--- WHAT TO WORK ON ---
Start at the line in the entries below that contains "Mitgliedschaft", stop at the line that contains "Excel-Vorlagen-Markt.de", and output exactly the lines in that span, both ends included.

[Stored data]

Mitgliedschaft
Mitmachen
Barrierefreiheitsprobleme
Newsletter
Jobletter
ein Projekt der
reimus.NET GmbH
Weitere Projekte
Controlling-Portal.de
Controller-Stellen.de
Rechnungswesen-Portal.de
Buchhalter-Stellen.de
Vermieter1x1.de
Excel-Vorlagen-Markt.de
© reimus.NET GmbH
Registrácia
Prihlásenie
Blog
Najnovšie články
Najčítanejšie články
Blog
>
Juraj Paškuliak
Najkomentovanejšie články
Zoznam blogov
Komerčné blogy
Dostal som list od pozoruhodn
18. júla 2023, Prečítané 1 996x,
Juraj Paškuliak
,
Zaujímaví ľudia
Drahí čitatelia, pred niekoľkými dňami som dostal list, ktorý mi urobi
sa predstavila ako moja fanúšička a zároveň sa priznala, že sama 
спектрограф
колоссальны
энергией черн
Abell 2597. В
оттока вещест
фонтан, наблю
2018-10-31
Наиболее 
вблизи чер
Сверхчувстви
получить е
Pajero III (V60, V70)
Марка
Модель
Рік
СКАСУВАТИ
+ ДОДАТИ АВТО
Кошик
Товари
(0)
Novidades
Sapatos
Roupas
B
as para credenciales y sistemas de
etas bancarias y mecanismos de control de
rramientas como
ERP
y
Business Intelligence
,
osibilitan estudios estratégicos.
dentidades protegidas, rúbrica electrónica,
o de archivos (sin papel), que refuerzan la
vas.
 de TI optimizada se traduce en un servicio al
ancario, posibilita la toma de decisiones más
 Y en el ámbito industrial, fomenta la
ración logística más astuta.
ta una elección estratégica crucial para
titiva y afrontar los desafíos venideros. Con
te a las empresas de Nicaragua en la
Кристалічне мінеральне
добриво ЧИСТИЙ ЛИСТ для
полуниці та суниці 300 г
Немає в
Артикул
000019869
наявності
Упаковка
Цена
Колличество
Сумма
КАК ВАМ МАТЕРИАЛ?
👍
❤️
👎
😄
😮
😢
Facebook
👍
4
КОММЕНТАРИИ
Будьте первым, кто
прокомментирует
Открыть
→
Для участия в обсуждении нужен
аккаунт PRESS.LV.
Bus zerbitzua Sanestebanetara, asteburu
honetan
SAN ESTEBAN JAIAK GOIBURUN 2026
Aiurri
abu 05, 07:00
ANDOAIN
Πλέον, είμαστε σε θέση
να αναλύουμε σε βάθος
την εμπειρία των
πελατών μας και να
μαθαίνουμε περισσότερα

--

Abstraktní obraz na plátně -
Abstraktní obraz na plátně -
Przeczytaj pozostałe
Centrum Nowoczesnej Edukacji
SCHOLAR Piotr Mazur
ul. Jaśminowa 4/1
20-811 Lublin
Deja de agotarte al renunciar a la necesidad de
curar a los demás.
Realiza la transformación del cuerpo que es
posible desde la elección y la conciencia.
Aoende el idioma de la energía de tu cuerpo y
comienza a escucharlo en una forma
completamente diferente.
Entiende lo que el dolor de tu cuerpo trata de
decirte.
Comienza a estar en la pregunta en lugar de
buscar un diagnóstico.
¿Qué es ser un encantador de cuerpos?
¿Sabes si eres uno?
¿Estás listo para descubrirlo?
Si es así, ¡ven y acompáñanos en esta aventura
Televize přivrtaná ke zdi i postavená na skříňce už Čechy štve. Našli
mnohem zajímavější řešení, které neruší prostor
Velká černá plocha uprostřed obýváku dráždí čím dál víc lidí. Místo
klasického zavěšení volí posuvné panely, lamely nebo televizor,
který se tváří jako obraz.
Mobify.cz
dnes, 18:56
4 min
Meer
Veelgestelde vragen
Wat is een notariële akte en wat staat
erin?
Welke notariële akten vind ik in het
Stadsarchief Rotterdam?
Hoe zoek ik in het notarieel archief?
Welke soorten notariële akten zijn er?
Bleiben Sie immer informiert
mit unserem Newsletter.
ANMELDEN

--- EXPECTED ANSWER ---
Mitgliedschaft
Mitmachen
Barrierefreiheitsprobleme
Newsletter
Jobletter
ein Projekt der
reimus.NET GmbH
Weitere Projekte
Controlling-Portal.de
Controller-Stellen.de
Rechnungswesen-Portal.de
Buchhalter-Stellen.de
Vermieter1x1.de
Excel-Vorlagen-Markt.de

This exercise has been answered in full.